SITTING PRETTY is a 1933 musical from Paramount, directed by Harry Joe Brown, and starring Jack Oakie, Jack Haley, Ginger Rogers, and Thelma Todd. 

Chick Parker (Jack Oakie) and Pete Pendleton (Jack Haley) are songwriters who travel to Hollywood, hoping to break into the movies. While there they befriend an aspiring hoofer named Dorothy (Ginger Rogers), and they get hired to write songs for a film starring egotistical actress Gloria Duval (Thelma Todd). Gloria gets her hooks into Chick, and gives him a swelled head, which causes him to break away from Pete and Dorothy. A chance encounter with a drunken movie director winds up bringing everyone back together for a happy ending. 

SITTING PRETTY appears to be an attempt by Paramount to copy the Warner Bros. musicals of the early 1930s, but it has nowhere near the pizzazz or spunk of a 42ND STREET or FOOTLIGHT PARADE. Jack Oakie and Jack Haley are all right in the lead roles, but the plot involving their characters is very thin. Oakie as Chick is fast-talking and brash, while Haley's Pete is the decent nice guy who has to deal with all the problems Chick causes (at least Haley winds up with Ginger Rogers at the end). If this movie had, say, James Cagney and Dick Powell playing Oakie and Haley's roles, then we might have had something. 

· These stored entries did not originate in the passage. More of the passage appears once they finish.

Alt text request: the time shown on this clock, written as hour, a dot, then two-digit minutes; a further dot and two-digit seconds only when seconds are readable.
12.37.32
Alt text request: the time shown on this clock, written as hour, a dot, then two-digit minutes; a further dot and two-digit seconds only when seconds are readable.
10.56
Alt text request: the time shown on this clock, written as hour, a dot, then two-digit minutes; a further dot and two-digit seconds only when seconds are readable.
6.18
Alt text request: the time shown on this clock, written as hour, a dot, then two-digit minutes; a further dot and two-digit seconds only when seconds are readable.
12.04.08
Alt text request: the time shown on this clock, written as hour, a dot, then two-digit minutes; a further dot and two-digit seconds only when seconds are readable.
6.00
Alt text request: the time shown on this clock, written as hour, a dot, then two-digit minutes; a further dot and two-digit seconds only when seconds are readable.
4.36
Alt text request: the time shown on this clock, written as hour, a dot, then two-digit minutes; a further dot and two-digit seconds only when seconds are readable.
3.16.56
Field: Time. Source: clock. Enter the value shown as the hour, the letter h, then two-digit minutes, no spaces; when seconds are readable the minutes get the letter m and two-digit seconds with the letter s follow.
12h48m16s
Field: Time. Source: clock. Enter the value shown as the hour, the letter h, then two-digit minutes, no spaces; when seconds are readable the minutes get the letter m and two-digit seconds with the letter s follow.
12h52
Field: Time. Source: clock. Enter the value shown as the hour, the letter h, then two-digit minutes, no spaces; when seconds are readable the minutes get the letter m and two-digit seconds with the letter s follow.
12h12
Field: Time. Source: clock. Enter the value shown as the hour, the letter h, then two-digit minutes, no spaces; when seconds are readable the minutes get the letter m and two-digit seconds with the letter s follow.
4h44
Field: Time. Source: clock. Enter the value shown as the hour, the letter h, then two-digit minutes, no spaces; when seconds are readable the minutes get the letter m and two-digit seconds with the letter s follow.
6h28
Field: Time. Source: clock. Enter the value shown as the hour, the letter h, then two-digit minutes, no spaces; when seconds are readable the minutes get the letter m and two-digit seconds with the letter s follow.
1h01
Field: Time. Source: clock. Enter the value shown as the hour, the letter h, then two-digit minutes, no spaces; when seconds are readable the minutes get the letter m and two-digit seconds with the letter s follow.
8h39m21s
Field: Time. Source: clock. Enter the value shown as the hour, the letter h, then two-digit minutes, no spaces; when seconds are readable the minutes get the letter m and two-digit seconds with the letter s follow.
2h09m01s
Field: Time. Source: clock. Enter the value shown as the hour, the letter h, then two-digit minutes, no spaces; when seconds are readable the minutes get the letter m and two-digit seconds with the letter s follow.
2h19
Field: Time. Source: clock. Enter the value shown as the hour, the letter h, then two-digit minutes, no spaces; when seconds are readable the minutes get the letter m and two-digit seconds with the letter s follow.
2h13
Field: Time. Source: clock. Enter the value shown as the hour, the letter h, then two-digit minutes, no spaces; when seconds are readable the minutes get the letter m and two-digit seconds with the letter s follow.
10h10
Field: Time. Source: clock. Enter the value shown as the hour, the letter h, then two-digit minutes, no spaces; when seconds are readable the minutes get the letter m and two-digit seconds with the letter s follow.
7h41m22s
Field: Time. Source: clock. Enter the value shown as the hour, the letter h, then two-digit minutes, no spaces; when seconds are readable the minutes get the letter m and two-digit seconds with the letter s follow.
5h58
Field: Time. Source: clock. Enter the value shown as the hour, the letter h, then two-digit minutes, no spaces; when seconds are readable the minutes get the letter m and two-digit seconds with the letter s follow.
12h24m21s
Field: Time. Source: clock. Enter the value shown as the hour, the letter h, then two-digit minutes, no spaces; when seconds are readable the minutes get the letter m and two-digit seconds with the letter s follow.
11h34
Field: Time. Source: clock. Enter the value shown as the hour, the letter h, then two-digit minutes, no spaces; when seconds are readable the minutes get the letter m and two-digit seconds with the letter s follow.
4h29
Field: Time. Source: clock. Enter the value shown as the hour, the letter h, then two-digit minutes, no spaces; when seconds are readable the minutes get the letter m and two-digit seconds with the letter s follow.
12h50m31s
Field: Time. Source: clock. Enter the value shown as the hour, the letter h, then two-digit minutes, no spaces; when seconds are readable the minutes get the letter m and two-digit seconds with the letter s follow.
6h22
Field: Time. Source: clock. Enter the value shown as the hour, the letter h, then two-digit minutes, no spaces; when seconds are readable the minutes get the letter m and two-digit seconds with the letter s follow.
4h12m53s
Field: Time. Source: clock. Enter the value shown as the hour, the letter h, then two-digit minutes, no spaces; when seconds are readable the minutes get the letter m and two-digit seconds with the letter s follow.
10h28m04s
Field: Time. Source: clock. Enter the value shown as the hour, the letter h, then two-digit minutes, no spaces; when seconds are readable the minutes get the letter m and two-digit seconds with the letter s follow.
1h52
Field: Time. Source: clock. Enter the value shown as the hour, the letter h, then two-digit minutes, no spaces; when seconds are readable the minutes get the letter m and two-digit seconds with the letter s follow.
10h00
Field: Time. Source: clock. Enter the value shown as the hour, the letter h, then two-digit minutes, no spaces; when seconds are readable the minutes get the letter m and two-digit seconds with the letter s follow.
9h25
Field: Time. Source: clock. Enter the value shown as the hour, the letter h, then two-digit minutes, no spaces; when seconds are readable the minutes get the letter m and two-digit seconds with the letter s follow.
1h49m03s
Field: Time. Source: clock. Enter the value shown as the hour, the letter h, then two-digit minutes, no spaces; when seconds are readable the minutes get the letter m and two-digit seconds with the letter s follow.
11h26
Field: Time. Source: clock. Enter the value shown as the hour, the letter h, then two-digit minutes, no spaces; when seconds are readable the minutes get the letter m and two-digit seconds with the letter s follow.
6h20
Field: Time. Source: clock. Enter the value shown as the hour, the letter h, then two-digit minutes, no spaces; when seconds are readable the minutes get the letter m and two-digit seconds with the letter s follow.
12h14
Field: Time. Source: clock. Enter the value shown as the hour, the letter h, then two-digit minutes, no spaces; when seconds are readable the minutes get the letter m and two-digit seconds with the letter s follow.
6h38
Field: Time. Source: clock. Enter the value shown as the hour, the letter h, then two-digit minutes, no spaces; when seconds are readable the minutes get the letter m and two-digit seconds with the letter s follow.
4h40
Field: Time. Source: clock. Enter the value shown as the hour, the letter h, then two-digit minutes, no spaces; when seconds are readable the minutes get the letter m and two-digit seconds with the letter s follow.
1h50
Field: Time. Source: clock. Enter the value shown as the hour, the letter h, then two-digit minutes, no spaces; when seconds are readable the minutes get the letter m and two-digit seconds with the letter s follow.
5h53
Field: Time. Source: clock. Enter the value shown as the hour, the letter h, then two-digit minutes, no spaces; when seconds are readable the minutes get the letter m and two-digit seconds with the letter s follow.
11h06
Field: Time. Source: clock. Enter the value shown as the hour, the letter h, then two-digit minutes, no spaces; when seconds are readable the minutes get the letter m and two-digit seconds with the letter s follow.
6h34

Ginger Rogers is cute and perky as Dorothy, but she really doesn't have much to do (she does gets to dance a little). Thelma Todd plays a variation on one of her "other woman" roles, and she even gets to sing a little. The movie would have been much improved if there was more of Ginger and Thelma and less of Oakie and Haley. Mention needs to be made of young Jerry Tucker as Buzz, Dorothy's sarcastic kid brother, who steals every scene he's in. 



Thelma Todd and Jack Oakie

The songs featured in SITTING PRETTY were written by Mack Gordon & Harry Revel (who both have cameos in the film). The tunes are pleasant enough, but the only one that is memorable is "Did You Ever See A Dream Walking?", which is used for the finale. This climatic number tries to be a Busby Berkeley-style spectacular, with a troupe of dancing girls dressed in suggestive costumes and overhead camera angles, but it lacks the grandiose go-for-broke sensibility that permeates Berkeley's work. 

SITTING PRETTY is a decent, if lightweight film that would have been better if it had given Ginger Rogers and Thelma Todd more to do.